▸ **Work request**: Answer with a single number stating how many lines of the entries below include the string "contentment".
━━━━━━━━
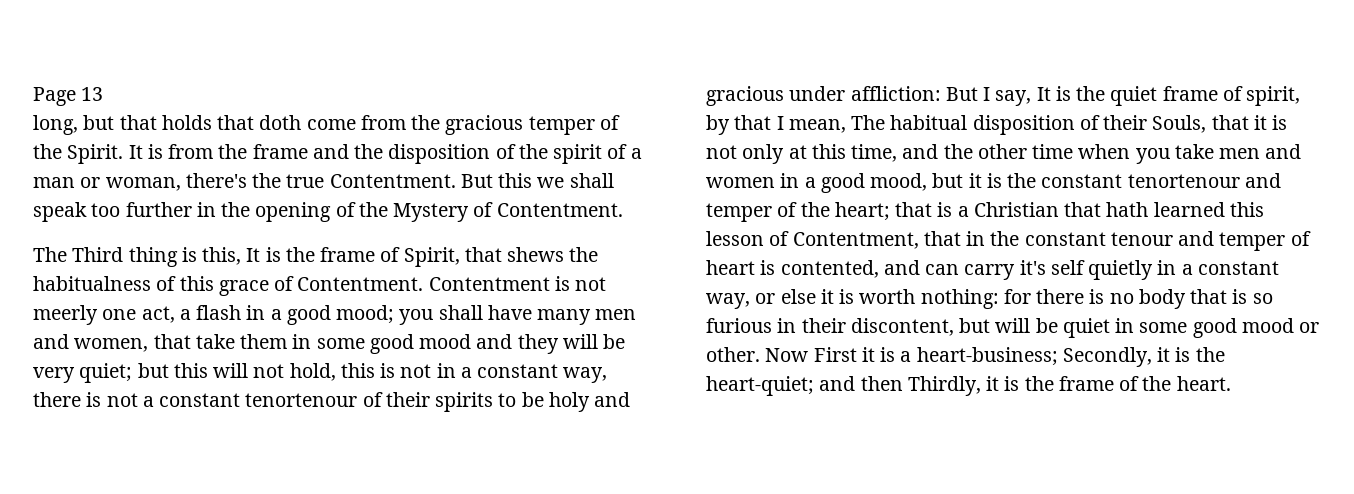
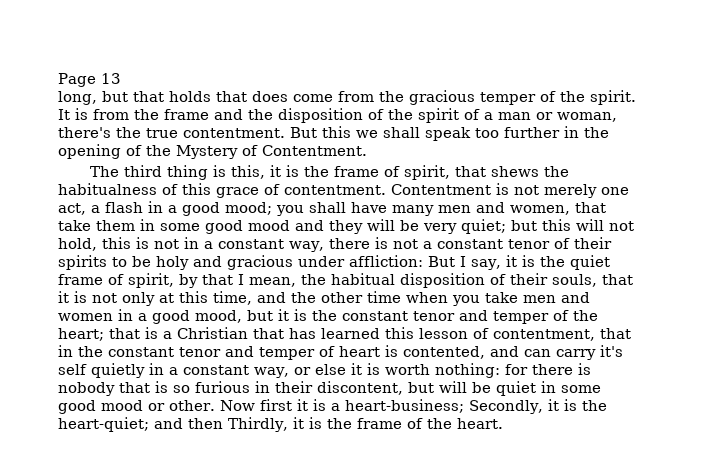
[259,115,302,130] doth -> [252,91,288,102] does
[67,144,124,164] Spirit. -> [590,90,636,105] spirit.
[329,174,456,188] Contentment. -> [183,128,285,138] contentment.
[72,247,124,262] Third -> [123,165,162,177] third
[246,247,460,267] It is the frame of Spirit, -> [269,165,450,180] it is the frame of spirit,
[297,277,424,291] Contentment. -> [284,185,386,195] contentment.
[33,305,98,325] meerly -> [544,184,597,198] merely
[245,393,358,407] tenortenour -> [507,239,550,249] tenor
[1036,87,1051,101] It -> [505,255,517,267] it
[851,115,886,130] The -> [301,274,326,285] the
[1152,115,1207,133] Souls, -> [552,274,597,287] souls,
[1127,174,1240,188] tenortenour -> [413,311,455,321] tenor
[1106,202,1149,217] hath -> [289,328,316,339] has
[792,232,919,249] Contentment, -> [493,329,595,341] contentment,
[1110,232,1173,246] tenour -> [179,347,221,357] tenor
[1109,289,1186,309] no body -> [58,382,115,396] nobody
[813,347,857,362] First -> [259,399,292,411] first

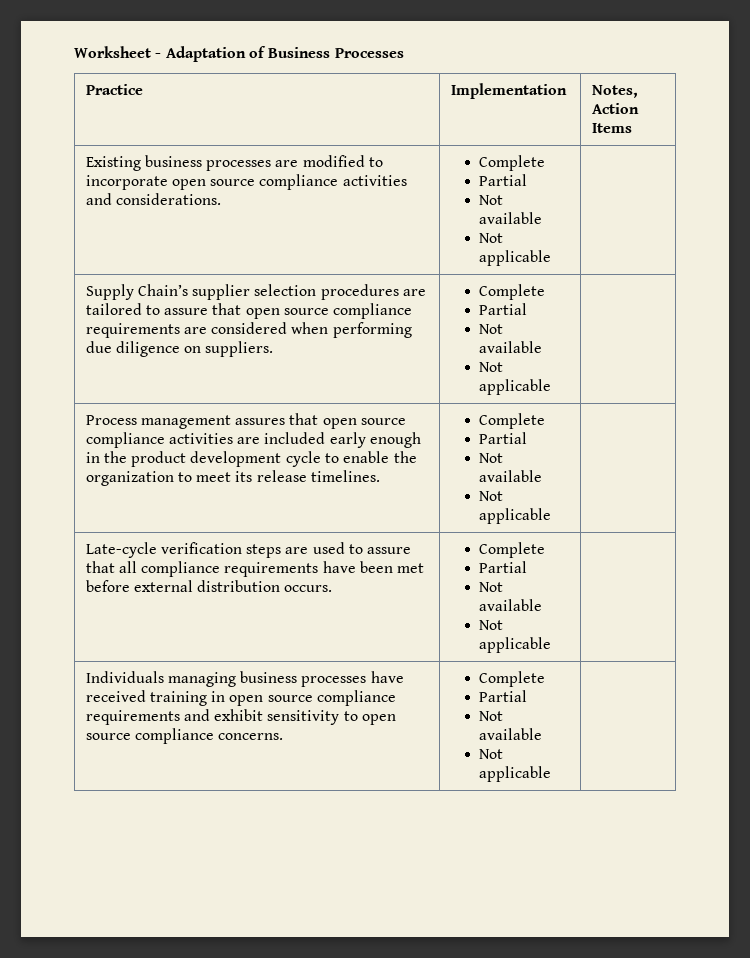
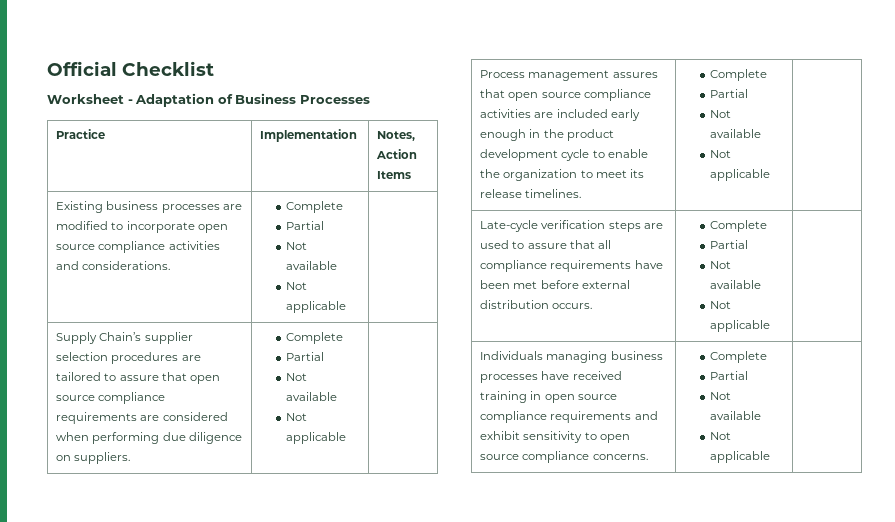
(74, 52) none -> [47,61,214,76] Official Checklist //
━━━━━━━━
▸ **Response area**: 3